Ironman Florida Race Report: Run (part 1)

I was just kidding about keeping my run description so short. Sorry to disappoint! Like I said at the beginning, this race report is long and detailed! My friend is doing IMFL '10 and I'm hoping all the details will help her out a bit, and they should help me next time I want to do an Ironman, since the logistics can be difficult to plan.

RUN: 5:51:52

It was so awesome to finally be on the run course!!! It was still daylight even! When you start the run, you have a very short jaunt to the west before turning around and running east for about 6 miles. Shortly after that turnaround, you run past the finish chute. I stared down it watching someone run to the finish. It was exciting! I knew I had lots of work to do still to get to the finish though. We'd only driven the run course at night since I figured it'd be dark for most of my run.

The run course is very flat, but the road quality isn't that great. I was a bit worried about stumbling and falling, but I decided not to wear my headlamp because it seemed like just one more extra thing to carry. I also figured most other people wouldn't have them and since most people seem to survive without one, I probably could too. It was a little weird in the section of road near the finish because there were lots of spectators not paying attention who kept crossing the course when they shouldn't have.

My run plan was to run easy for the first 2 or 3 miles to loosen up. Then it was basically going to be a comfortable but steady pace, trying not to let my HR drift too high in the first half of the run. My dad has run 50 marathons and kept warning me that the last 6 miles are the hardest, and my coach advised me just to push through whatever I could do in those last 6. After the experience on the bike, I was a little worried about what more could go wrong. I'd read so many race reports where the triathlete gets violently ill on the marathon, whether it was vomiting or diarrhea every mile. It didn't sound pleasant, but since I started the run at 4:24pm, I had a little over 7.5 hours to get to the finish by running, walking, or crawling (per Ironman rules).

I saw Dave and Lauren separately early on in the run. I'd seen them both at the end of the bike and knew I'd taken long enough in T2 that they'd be able to see me. It was nice to chat with them both after being out on the bike for so long. When I saw Lauren she said "see you in 26 miles" and for a brief moment I was horrified - were they going to ditch me and leave me to fend for myself for the whole run? Then I realized she'd just forgotten it was a 2 loop course.

When I saw Dave I was switching my watch to pace view and I was surprised that it showed me running a sub-11 minute mile. I figured the watch must be broken! I felt good though. My lower back was a little bit sore and it wasn't much fun having to carry all my food! I knew my back would feel better after a mile or so though, and it did.

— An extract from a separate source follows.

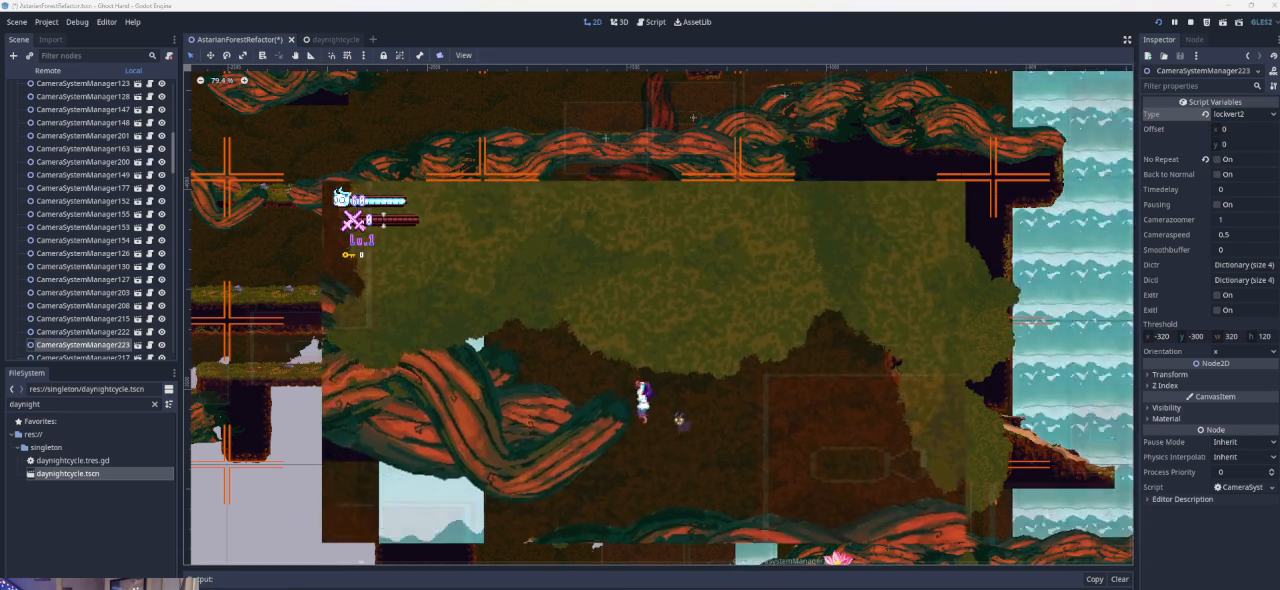
{"buttons": [], "left_stick": "left", "events": [[333, "CROSS", "up"]]}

The aid stations were in theory one mile apart, but not in practice. Even though the run course is out and back, there would be an aid station on one side of the road and then maybe 50 feet later there'd be one on the other side of the road, then the next aid stations would be 1.5 or so miles later. It was weird. (Perhaps my brain was fried and it just seemed this way....) I'd planned on the aid stations being one mile apart, and I'd expected to see mile markers at each aid station, and that would be my reminder to walk for a minute. The mile markers seemed hidden at times, and other times I would only notice the markers for the second loop runners. I kind of wondered if I was so slow that they'd taken away the first loop markers!

In the first few miles, I kept leapfrogging an older woman - at age 66 she was the oldest woman on the course! Wow, the spectators LOVED her! It was definitely humbling to be jogging along next to her and have everyone so thrilled to see her, when I was less than half her age and she'd pass me whenever I stopped for my walk breaks. I chatted with her a little bit and found out the older woman I'd seen on the bike was her friend and they'd come to Florida to do the race together. I hoped I could beat the old lady (as she called herself), I could just see my brothers teasing me about it for years otherwise. I checked on the race results later and saw that she qualified for Kona!

I'm not sure why, but I was really surprised how many people were out on the run course on my first loop. I guess I just figured more people would be done already. It was nice to see so many people out there. Most people were running which also surprised me, given how many people I'd seen walking at Ironman Arizona, but I figured it was still early. Two guys about my age kept leapfrogging me too, they were taking walk breaks every so often as well. I finally asked them which loop they were on, figuring maybe we'd be together for the whole run, but they said loop 2. They wished me luck and told me to have fun on loop 1, because loop 2 sucked.

I don't remember when it got dark, but it was definitely dark by the time I finally reached the state park, where we'd run a little loop and then turn around. The timing mat was shortly after entering the park, and I could hear it beep whenever a runner ran over it. I was so excited to get to the timing mat! I couldn't help but smile as I ran over it.